World ready for OPV2 cessation

...but what does it actually mean?

20141211_OPV
Women wait to get their children vaccinated in a hospital in Guzzarah district of Herat province. © Sephi Bergerson

At its October 2014 meeting, the Strategic Advisory Group of Experts on immunization (SAGE) – the independent body advising the World Health Organization (WHO) on immunization – concluded that preparations for oral polio vaccine type 2 (OPV2) withdrawal in early 2016 are on track.  This conclusion is critical in achieving objective 2 of the Polio Eradication & Endgame Strategic Plan 2013-2018. With wild poliovirus type 2 already eradicated since 1999, the aim is to remove the risk of new circulating vaccine-derived poliovirus type 2 (cVDPV2) from emerging, by switching from trivalent OPV (containing type 1, 2 and 3 serotypes) to bivalent OPV (containing only type 1 and 3 serotypes) in routine immunization programmes.  Over 90% of cVDPV cases are due to the type 2 component contained in trivalent OPV.

But what does it all actually mean? 

Well, from an operational point of view, it means impressive logistical accomplishments must be achieved in record time, both at the global, regional and country level.

The polio world is involved in plans to introduce inactivated polio vaccine (IPV) into the routine systems of 119 countries that currently use only OPV by end-2015, one of the largest globally-coordinated vaccine introduction projects in history.  But over and beyond this ambitious vaccine introduction project, additional equally-impressive feats need to be implemented to make the trivalent OPV to bivalent OPV switch a success.

All countries will need to switch the vaccines in their routine immunization programmes in April 2016 (the current target date for the switch).
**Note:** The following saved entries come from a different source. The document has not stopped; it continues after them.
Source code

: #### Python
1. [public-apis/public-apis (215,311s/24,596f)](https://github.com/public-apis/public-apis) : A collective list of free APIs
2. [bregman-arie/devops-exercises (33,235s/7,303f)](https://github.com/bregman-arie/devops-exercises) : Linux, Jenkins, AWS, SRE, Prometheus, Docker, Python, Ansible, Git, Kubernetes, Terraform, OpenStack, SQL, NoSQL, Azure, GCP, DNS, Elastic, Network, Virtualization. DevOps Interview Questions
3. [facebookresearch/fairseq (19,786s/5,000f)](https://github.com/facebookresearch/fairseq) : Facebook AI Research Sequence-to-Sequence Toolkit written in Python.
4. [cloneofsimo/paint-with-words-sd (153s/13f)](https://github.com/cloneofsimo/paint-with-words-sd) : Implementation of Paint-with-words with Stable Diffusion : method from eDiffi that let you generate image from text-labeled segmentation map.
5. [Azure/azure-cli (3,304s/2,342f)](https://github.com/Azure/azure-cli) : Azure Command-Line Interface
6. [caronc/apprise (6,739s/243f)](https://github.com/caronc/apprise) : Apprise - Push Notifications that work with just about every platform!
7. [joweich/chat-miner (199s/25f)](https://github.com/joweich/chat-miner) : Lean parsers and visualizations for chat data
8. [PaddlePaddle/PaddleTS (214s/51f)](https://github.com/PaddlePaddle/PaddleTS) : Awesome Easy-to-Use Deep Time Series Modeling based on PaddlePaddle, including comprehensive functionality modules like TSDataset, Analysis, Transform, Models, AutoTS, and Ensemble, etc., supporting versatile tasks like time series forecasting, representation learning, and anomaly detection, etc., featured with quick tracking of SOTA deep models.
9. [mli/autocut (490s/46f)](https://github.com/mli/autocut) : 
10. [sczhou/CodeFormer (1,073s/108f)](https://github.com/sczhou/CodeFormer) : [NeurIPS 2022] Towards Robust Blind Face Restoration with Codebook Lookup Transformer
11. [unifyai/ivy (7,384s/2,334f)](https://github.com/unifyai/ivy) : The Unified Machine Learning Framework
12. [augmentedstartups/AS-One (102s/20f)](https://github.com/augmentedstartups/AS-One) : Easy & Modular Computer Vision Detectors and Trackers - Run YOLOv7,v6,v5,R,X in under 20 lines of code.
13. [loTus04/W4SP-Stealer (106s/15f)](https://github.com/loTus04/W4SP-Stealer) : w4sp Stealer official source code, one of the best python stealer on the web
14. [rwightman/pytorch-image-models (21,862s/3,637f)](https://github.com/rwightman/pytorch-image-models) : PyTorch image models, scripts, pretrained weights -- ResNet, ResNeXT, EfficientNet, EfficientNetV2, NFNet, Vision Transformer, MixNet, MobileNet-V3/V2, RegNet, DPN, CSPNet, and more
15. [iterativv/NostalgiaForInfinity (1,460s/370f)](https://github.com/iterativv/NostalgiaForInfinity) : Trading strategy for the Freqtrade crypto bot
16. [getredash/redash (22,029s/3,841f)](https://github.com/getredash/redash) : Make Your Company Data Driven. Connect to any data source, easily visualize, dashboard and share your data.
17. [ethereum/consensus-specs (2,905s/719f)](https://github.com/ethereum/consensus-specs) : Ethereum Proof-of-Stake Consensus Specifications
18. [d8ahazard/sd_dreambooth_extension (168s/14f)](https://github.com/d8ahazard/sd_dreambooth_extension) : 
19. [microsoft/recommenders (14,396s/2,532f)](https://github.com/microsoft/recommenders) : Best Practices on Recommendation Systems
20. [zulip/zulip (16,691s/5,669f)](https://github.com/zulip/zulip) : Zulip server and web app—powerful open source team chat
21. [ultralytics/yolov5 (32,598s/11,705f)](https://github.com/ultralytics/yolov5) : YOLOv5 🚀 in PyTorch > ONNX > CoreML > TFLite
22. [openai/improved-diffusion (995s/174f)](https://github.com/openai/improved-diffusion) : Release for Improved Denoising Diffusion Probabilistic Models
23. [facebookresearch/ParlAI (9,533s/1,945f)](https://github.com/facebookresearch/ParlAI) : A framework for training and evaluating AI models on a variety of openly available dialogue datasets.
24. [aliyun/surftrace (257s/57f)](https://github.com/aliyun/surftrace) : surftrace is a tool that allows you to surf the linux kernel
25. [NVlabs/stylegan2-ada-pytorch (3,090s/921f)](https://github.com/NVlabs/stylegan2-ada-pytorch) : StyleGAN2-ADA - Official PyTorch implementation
During a two-week switch period, each country will elect a National Switch Day.  Such global coordination is necessary to minimise the risk of one country continuing to use trivalent OPV and inadvertently re-infecting another country no longer using the vaccine with cVDPV2.

The GPEI is working with countries, regions, partners and manufacturers to ensure vaccine supply for both vaccines is adequately managed, to reduce the number of doses of trivalent OPV stock that will remain to be withdrawn.  Regular stock takes of trivalent OPV will begin in 2015 to calculate accurate supply needs of this vaccine through to the switch date, and orders and shipments adjusted accordingly.  The aim is to ensure sufficient trivalent OPV stock is available until the very last day, while minimising the stock that is left to be withdrawn subsequently.  Countries will need to pre-identify service points to collect the stock and ensure proper disposal.  A one-week buffer supply will be calculated and maintained, to ensure no child remains unimmunized inadvertently during the switch window.  Manufacturers will stop producing trivalent OPV.

Ahead of this time, the financing and supply of bivalent OPV must be secured by close coordination with manufacturers from around the world.
This switch has potential implications on cold-chain capacity for the vaccines.  Although bivalent OPV will have similar cold-chain volume requirements as trivalent OPV, it will not be identical and so countries will ensure that requirements are adequately re-calculated and re-furbished as needed.  Health workers from the public and private sector must be trained and communities sensitised to the importance of vaccinating children with the correct vaccine.  Even healthcare stationary needs to be re-printed, such as re-labelling trivalent OPV with bivalent OPV on vaccination cards, stock records and tally sheets. Parents and communities at large will be sensitized to the benefits of the new vaccine.

Finally, a global stockpile of 500 million doses of monovalent OPV type 2 (mOPV2) is being secured be secured and maintained, and global consensus on its use and management reached should type 2 poliovirus re-emerge anywhere in the world.  Because the last thing the world needs is for some countries to start using this vaccine unless absolutely needed, thereby raising the spectre of further type 2 vaccine-derived polioviruses from emerging.

The operational guidelines for the global switch are expected to be endorsed by Member States at next year’s World Health Assembly.  But already, countries are preparing in full force for April 2016.  It is yet another example of the global commitment behind the worldwide drive to secure a lasting polio-free world.